Porém, de acordo com levantamento do Instituto Nacional de Estudos e Pesquisas Educacionais Anísio Teixeira (Inep), 70% das escolas públicas brasileiras não eram climatizadas em 2022. Muitas delas não tem ventilador para amenizar os dias mais quentes.
“Fechar a sala como, com mais de 30 alunos na sala sem ventilação?”, questiona uma leitora do Lunetas nas redes sociais do portal.
Por conta da exposição à poluição, o MEC indica o monitoramento de sintomas dos estudantes, como náusea, febre, falta de ar e tontura. Além disso, recomenda o uso de EPIs, como máscaras para filtrar parte das partículas poluentes.
A pesquisadora chama atenção para a diversidade de usos que a comunidade escolar faz dos seus espaços. “Visitamos uma escola do município de Canindé, no Ceará, que tinha uma caixa d’água no meio do pátio e ela tomava todo o espaço de lazer das crianças”, relata Sofia.
Por serem “muito difíceis de implementar” diante da diversidade regional do país, ela acredita que os gestores escolares acabam sobrecarregados com a responsabilidade de encontrar maneiras mais eficazes de proteger suas crianças. E, por isso, reforça a necessidade de as medidas governamentais considerarem estruturas que fogem das de “escolas-padrão”.
“Precisamos refletir sobre como a escola lida com essas dificuldades”, alerta. Desse modo, “precisaria ter recursos especificamente consignados para a prática ambiental”, aponta como solução.
Em Brasília (DF), a escola de Educação Infantil e Ensino Fundamental l Vivendo e Aprendendo precisou suspender as aulas nos dias em que a qualidade do ar foi classificada como ‘insalubre’ devido à fumaça das queimadas.
Além disso, a escola também reduziu o horário das aulas e organizou rede de apoio para acolher as crianças, cujos pais não tinham flexibilidade no trabalho. “Criamos uma planilha em que as famílias que conseguiram se reorganizar ou trabalham de casa se inscreveram para oferecer as suas casas a outras crianças durante o período das aulas suspensas”, conta Luisa Toller, musicista e mãe de uma das alunas acolhidas, em entrevista à TV Brasil.

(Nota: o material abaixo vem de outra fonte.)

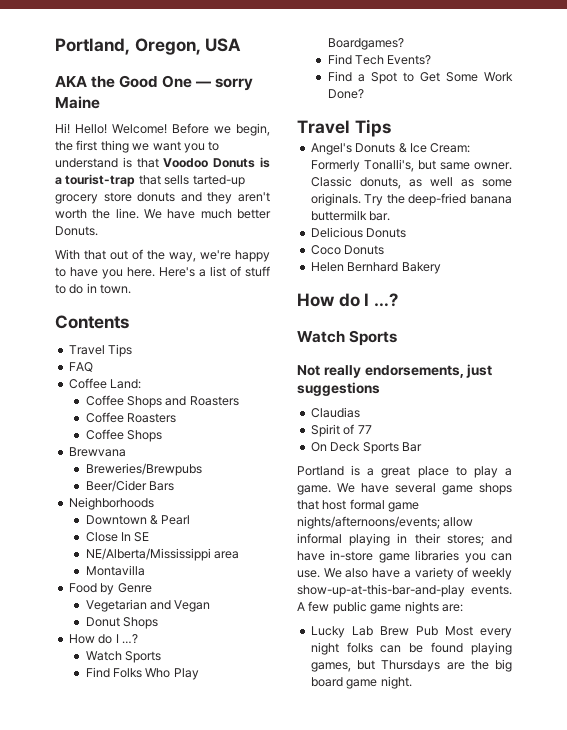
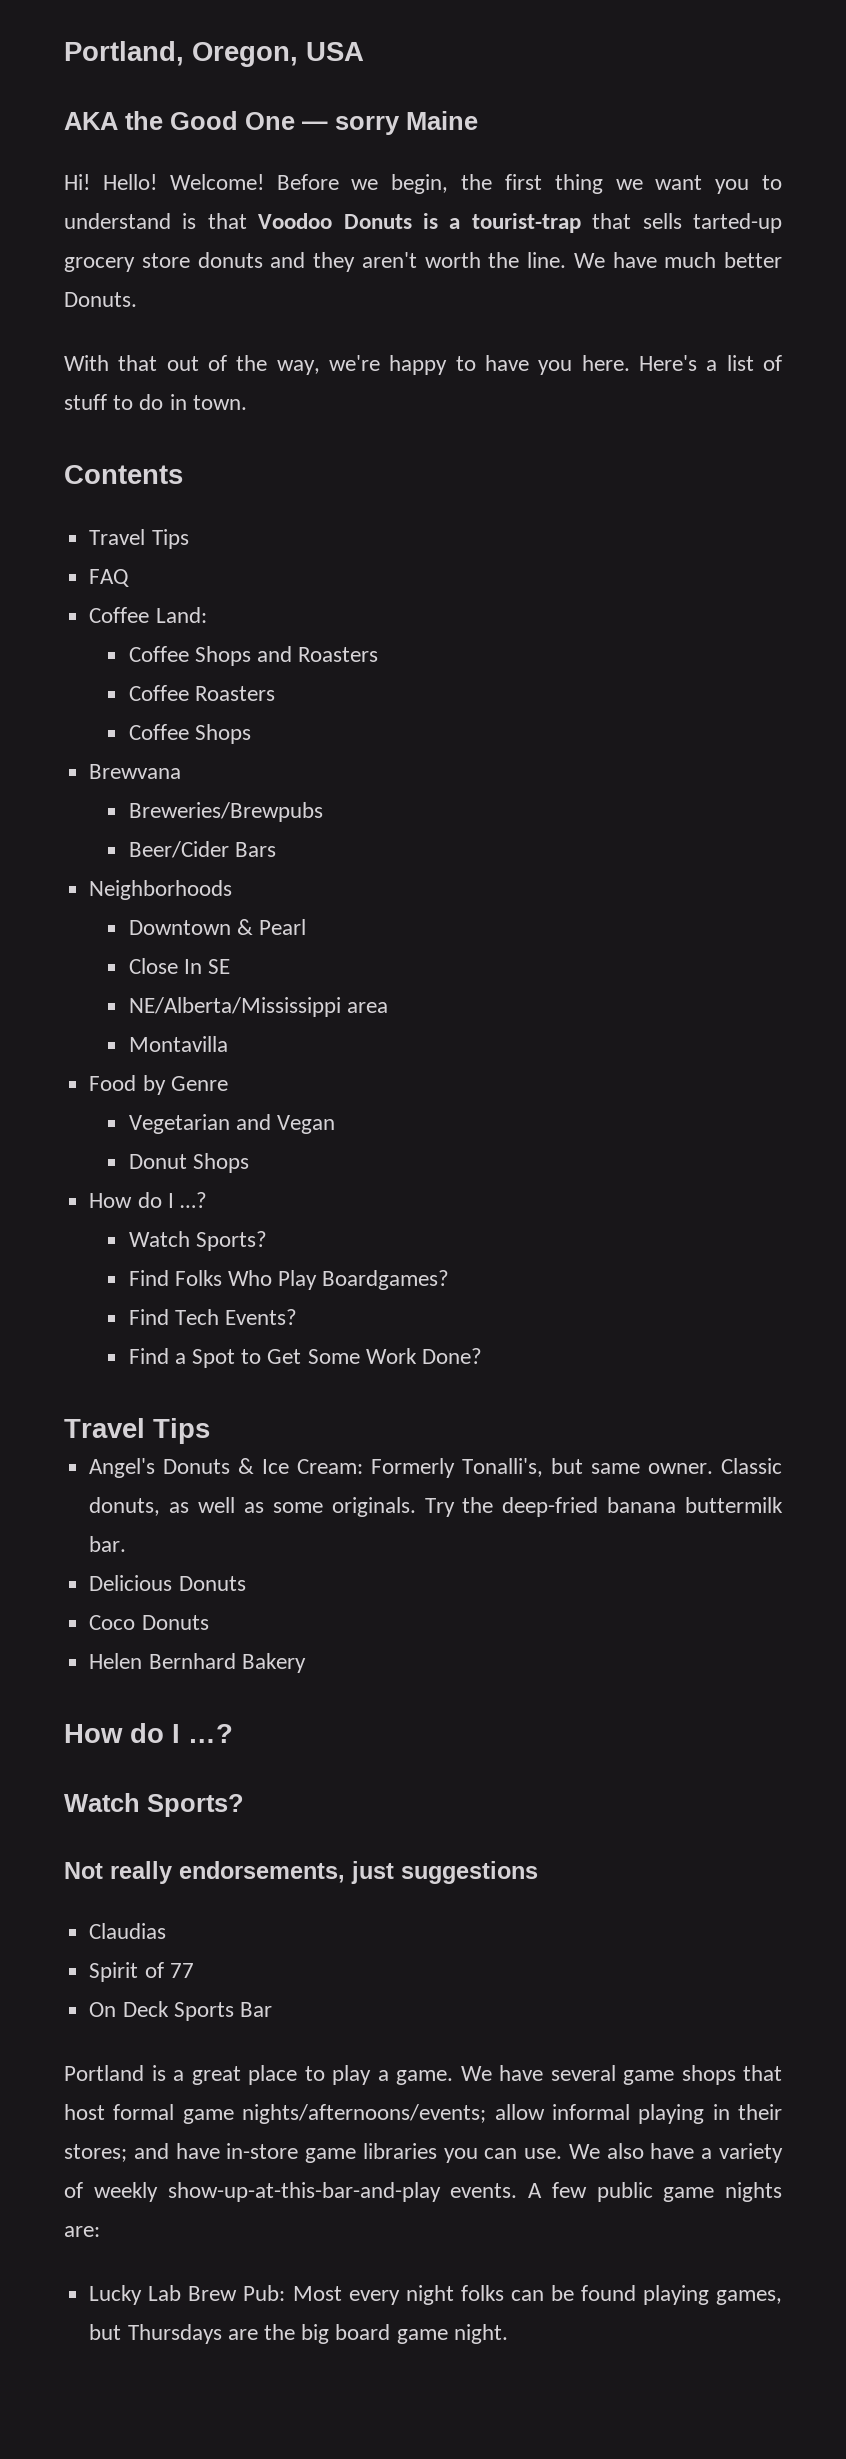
[125,651,162,663] Sports -> [195,1231,267,1251] Sports?
[349,330,398,346] Sports -> [147,1794,244,1817] Sports?
[415,626,438,636] Pub -> [243,2285,286,2301] Pub:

Um comitê de crise climática foi criado “para levantar informações e entender qual era o cenário“, de acordo com a coordenadora pedagógica Adriana Pereira, que decidiu mudar o horário de entrada dos alunos para mais tarde, devido à maior concentração da poluição nas primeiras horas da manhã.
Encontrar soluções para a gravidade da situação depende de uma ação coletiva da sociedade. Uma das medidas sugeridas pela pesquisadora é o uso de outros espaços públicos que possam oferecer mais conforto e proteção para as crianças.
“Acho que a grande maioria dos estados e municípios possuem espaços físicos que, embora não sejam escolares, poderiam ser utilizados para esse fim, proporcionando maior ventilação”, sugere.
Um relatório do Banco Mundial mostrou que jovens de países com renda média e baixa perderam, em média, 18 dias de aulas devido aos efeitos das mudanças climáticas em 2022. Além disso, pelo menos 50% dos estudantes de municípios mais pobres do país podem perder até meio ano de aprendizado devido ao calor.